Vincent Jackson is gone. Robert Meachem and Malcom Floyd are wild cards. Antonio Gates is Philip Rivers' guy, and this offense can't afford to lose him.
Hopefully, it won't.
During Monday night's 22-14 road win over Oakland, the tight end went down with a rib injury, and the hearts of Chargers fans everywhere stopped for a moment. The good news is, he returned to the game and finished with four receptions for 43 yards, and he appears to be fine going forward.
But for a guy who's had his fair share of injury problems over the last couple of years, a Week 1 injury that takes him off the field certainly isn't a good sign.

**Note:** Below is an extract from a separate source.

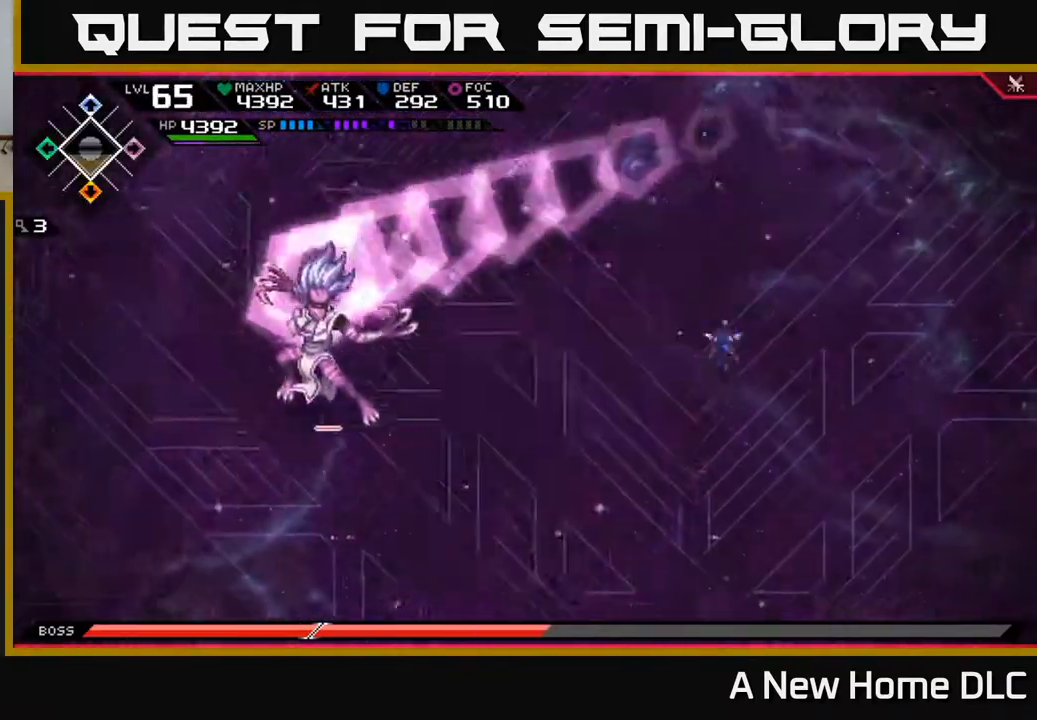
{"buttons": [], "left_stick": "up-left", "right_stick": "center", "events": [[33, "L1", "down"], [133, "L1", "up"], [200, "L1", "down"], [267, "L1", "up"], [467, "left_stick", "up-left"]]}
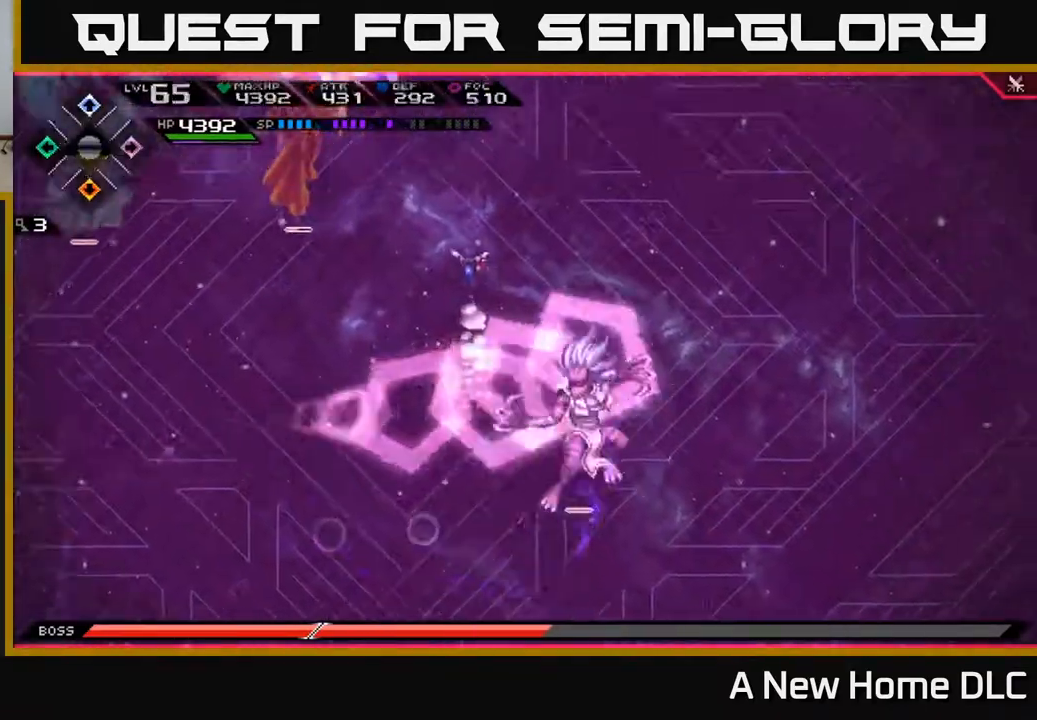
{"buttons": [], "left_stick": "down", "right_stick": "center", "events": [[17, "left_stick", "down-left"], [150, "left_stick", "down"], [200, "L1", "down"], [300, "L1", "up"], [367, "L1", "down"], [450, "L1", "up"]]}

The Chargers got by, even without Gates going at full throttle. It wasn't all their own doing—they were the beneficiaries of three botched Raiders punts, resulting from an injury to Oakland long snapper Jon Condo—but their defense did manage to hold Oakland to two field goals and a single touchdown, which didn't come until there were 54 seconds remaining in the fourth quarter.
But this offense is still not running the way Rivers or head coach Norv Turner would like it to be running.
Rivers needs a target he can trust, and one with whom he already has an established rapport; Gates is supposed to be that guy if San Diego is going to be successful in 2012.
That's not to say Floyd and Meachem will fail. Floyd caught the only Chargers touchdown of the night on Monday, a six-yarder late in the first half. But Floyd has never been able to establish himself as a go-to target, even after seven seasons in San Diego, and newcomer Meachem has had injury struggles of his own in his four-year career.
Gates is the closest thing to a certainty this pass offense has, and the Chargers can't afford to lose him. After an explosive 2009 season in which he tallied a career-high 1,157 yards, Gates missed six regular-season games in 2010 and three in 2011.
The Chargers haven't made the playoffs since 2009. They need Gates, especially late in the season, in order to compete—that much is clear. And never has that been more significant than right now, when Rivers doesn't have an elite wide receiver to look to in case something goes wrong with Gates.